Early mathematicians decided on the size of a degree based on divisions of a full circle. A degree is the same as a slice of 1/360 of a circle. No one knows for sure how the choice of 360 degrees in a circle came to be adopted. In any case, 360 is a wonderful number because it can be divide evenly by so many other numbers: 2, 3, 4, 5, 6, 8, 9, 10, 12, 15, 18, 24, 30, 36, 40, 45, 60, 72, 90, 120, 180, and 360. The early measures of time and distance relied on having convenient numbers to work with.
A radian, on the other hand, isn't quite as nice as far as being a whole number. Radians probably were developed because mathematicians wanted to relate the angle measure more to the radius or size of the circle.
A radian is much bigger than a degree. A circle has 2π radians (a little more than six radians). A radian is almost 1/6 of a circle — it's a little more than 57 degrees.
Relating to a circle
The big advantage of using radians is that they're the natural measure for dividing up circles. If you took the radius of a circle and bent it into an arc that lies along the circumference of the circle, you would need a little more than six of them to go all the way around the circle. This fact is true of all circles.
An angle measuring 1 radian would go through the two ends of one of those radii on the circle. The circumference of any circle is always a little more than three times the diameter of that circle — π times the diameter, to be exact. Another way of saying this is 2π times the radius. That number may seem nicer and more civilized than the big number 360, but the disadvantage is that π doesn't have an exact decimal value. Saying 2π radians (which is equal to 360 degrees) means that each circle has about 6.28 radians.

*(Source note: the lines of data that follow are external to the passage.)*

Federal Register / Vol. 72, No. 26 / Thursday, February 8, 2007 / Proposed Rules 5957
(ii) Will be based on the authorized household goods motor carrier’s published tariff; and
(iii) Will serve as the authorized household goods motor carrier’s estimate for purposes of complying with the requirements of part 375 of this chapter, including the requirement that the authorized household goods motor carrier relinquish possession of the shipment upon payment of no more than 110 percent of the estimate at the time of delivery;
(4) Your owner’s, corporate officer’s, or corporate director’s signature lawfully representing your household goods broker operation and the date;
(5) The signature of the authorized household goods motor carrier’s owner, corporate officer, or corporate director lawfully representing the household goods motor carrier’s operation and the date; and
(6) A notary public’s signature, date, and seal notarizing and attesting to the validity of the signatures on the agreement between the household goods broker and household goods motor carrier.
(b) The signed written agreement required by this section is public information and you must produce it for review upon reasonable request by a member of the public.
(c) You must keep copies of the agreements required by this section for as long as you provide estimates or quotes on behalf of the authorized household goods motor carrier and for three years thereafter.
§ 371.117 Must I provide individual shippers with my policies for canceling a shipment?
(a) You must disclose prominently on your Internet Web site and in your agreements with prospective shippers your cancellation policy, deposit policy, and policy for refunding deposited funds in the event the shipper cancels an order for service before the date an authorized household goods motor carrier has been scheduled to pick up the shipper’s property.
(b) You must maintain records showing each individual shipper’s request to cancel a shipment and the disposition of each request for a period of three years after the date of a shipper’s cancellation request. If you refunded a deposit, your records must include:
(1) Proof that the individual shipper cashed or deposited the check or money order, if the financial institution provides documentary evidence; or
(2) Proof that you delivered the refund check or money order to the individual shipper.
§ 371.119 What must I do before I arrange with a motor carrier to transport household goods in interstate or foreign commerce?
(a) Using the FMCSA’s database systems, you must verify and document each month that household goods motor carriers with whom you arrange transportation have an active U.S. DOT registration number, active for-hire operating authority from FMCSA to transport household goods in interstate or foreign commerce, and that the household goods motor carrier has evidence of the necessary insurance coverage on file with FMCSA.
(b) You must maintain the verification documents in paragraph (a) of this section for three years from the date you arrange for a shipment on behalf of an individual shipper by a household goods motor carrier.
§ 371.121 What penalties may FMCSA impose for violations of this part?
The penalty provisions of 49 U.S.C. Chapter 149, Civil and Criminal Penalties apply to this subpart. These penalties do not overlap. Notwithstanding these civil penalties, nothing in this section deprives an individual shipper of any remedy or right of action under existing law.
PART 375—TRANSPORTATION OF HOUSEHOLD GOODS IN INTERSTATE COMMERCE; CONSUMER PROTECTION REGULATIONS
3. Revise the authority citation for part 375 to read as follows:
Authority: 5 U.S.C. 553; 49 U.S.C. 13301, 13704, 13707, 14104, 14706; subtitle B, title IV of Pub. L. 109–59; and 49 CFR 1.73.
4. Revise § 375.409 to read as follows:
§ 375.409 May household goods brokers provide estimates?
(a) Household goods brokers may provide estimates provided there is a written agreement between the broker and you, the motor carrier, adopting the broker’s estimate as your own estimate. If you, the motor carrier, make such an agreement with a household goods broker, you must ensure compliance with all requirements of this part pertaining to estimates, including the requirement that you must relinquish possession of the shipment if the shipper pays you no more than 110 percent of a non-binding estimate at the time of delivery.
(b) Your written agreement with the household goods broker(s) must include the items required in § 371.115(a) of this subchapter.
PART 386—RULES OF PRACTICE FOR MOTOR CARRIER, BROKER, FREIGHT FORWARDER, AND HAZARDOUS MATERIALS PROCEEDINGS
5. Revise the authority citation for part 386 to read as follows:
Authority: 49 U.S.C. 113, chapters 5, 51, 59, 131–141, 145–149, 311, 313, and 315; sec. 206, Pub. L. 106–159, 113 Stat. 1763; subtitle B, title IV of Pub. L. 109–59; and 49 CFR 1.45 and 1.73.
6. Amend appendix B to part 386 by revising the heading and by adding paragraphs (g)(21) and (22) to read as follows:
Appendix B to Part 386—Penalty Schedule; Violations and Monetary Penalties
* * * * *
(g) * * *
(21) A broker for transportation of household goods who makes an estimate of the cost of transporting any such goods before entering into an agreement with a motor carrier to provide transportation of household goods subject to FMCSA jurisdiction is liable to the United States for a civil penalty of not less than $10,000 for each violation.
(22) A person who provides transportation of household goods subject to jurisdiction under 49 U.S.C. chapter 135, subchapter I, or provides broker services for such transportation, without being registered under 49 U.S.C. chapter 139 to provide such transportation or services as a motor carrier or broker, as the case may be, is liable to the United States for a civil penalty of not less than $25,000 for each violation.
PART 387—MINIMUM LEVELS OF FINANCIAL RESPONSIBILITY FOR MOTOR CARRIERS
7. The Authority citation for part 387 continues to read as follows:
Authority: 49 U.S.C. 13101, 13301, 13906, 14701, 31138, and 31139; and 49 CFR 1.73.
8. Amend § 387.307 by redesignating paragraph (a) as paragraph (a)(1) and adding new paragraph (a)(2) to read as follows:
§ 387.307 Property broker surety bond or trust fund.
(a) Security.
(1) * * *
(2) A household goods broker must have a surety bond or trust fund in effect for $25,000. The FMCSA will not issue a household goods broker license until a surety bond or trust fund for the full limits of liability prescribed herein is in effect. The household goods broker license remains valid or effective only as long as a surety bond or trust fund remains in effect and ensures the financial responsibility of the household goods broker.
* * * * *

Even though radians are the natural measure and always relate to the radius and diameter, the decimal values get a bit messy.
Each of these measures has its own place. Measuring angles in degrees is easier, but measuring angles in radians is preferable when doing computations. The radian is more exact because the radius, circumference, or area of the circle is involved. Even though π doesn't have an exact decimal value, when you use multiples of π in answers, they're exactly right.
Favorite radians
The favorite or most used angles are those that are multiples of 15 degrees, such as 30, 45, 60, and 90 degrees. As luck would have it, converting those angles into radian measurements creates some nice, easy numbers to work with:
- A 30-degree angle is equivalent to π/6 radians.
- A 45-degree angle is equivalent to π/4 radians.
- A 60-degree angle is equivalent to π/3 radians.
- A 90-degree angle is equivalent to π/2 radians.
Radian measures with denominators of 2, 3, 4, and 6 are used most frequently.